During the month of May, household income levels increased 0.4 percent across the country from the previous year, according to a report from Harris Private Bank. At the same time, the average savings rate improved to 4.4 percent.
Meanwhile, the report also revealed that consumers are taking on less debt than they did a year ago, and getting better about paying down the debt they currently have.
While it’s great that Americans are taking control of their financial lives, this is having an adverse effect on the economy, the report said. When households all decide to save money at the same time, demand for goods and services can decline dramatically, which could impact the unemployment rate in the future.

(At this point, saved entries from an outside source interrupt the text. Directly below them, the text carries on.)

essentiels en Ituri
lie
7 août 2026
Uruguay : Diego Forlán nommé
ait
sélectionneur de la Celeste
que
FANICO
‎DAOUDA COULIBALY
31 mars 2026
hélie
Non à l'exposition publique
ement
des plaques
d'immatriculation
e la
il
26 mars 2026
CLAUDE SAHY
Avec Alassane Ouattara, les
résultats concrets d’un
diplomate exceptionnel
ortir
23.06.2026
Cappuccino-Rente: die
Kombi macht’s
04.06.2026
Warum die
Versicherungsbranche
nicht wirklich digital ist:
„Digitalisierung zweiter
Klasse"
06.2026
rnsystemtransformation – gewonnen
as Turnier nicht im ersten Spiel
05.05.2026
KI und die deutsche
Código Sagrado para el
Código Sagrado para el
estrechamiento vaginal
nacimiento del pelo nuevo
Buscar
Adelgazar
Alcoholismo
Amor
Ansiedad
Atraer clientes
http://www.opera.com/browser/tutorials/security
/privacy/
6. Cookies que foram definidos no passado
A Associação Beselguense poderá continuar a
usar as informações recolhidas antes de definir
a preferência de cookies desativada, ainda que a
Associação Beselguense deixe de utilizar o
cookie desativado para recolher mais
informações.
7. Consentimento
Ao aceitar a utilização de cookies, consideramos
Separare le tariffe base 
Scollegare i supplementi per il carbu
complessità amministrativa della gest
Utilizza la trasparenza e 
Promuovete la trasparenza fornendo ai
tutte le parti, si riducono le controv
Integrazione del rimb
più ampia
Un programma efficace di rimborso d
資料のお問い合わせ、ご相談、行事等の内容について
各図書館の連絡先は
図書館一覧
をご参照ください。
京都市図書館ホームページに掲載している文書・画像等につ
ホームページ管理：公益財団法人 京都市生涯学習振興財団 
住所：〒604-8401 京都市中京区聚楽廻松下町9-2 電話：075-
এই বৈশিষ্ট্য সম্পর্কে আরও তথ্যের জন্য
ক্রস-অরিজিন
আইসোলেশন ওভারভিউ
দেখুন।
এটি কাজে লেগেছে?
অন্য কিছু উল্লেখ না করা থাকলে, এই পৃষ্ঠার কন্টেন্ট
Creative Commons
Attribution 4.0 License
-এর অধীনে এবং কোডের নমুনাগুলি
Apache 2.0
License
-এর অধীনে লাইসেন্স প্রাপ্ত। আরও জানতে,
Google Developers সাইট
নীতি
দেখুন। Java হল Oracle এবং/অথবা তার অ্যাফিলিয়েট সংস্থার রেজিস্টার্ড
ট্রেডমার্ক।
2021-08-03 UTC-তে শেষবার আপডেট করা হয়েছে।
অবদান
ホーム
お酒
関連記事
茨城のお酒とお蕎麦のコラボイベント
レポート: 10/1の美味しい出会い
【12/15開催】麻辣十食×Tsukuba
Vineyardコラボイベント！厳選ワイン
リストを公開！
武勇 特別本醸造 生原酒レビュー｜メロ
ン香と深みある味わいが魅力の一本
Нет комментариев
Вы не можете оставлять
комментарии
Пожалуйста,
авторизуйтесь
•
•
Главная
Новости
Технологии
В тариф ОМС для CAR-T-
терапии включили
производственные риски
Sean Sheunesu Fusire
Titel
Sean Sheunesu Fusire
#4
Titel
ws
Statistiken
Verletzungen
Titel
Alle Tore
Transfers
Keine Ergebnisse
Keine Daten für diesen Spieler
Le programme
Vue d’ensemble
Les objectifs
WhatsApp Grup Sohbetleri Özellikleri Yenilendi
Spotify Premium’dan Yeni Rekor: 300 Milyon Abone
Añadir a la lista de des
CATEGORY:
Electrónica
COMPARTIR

Should this occur, and your employment status is affected, it’s important to have an emergency cash fund prepared for this event. Most experts recommend saving at least six months worth of living expenses to relieve pressure, according to Fox Business. Depending on your lifestyle, this amount can range significantly.
Use Budgeting To Start An Emergency Cash Fund?
To save an appropriate emergency cash fund, you need to make a realistic assessment of your life and finances. Remember, a middle-aged person with four children, two cars and mortgage will need much more money than a single 20-year-old with only student loans.
Take a few months to get a feel for your financial lifestyle. Try to account for every dollar you spend, ranging from rent and gasoline to food and debt payments. Be very specific. Even if you purchase a cup of coffee, you need to account for it.
Once you outline these expenses, you can sort them between necessities and luxuries. The total amount you spend on necessities will be your gauge for how much you need to create an emergency fund that will cover a six-month budget.
How To Save
To quickly save money for your emergency cash fund, try to cut out luxury expenses as much as you can, but don’t get carried away. Everybody deserves a little fun, just try not to go overboard, as you could eliminate any progress you make.
Where To Save
While some people might think an emergency fund belongs under their mattress, you should actually opt for a place that allows the money to mature and grow over time. Do a little homework on different high-yield savings accounts at brick-and-mortar banks, credit unions and online banks, advises NewsCore.
Even if you store all this money, and never need it for an emergency, having these savings can vastly improve your overall financial well-being.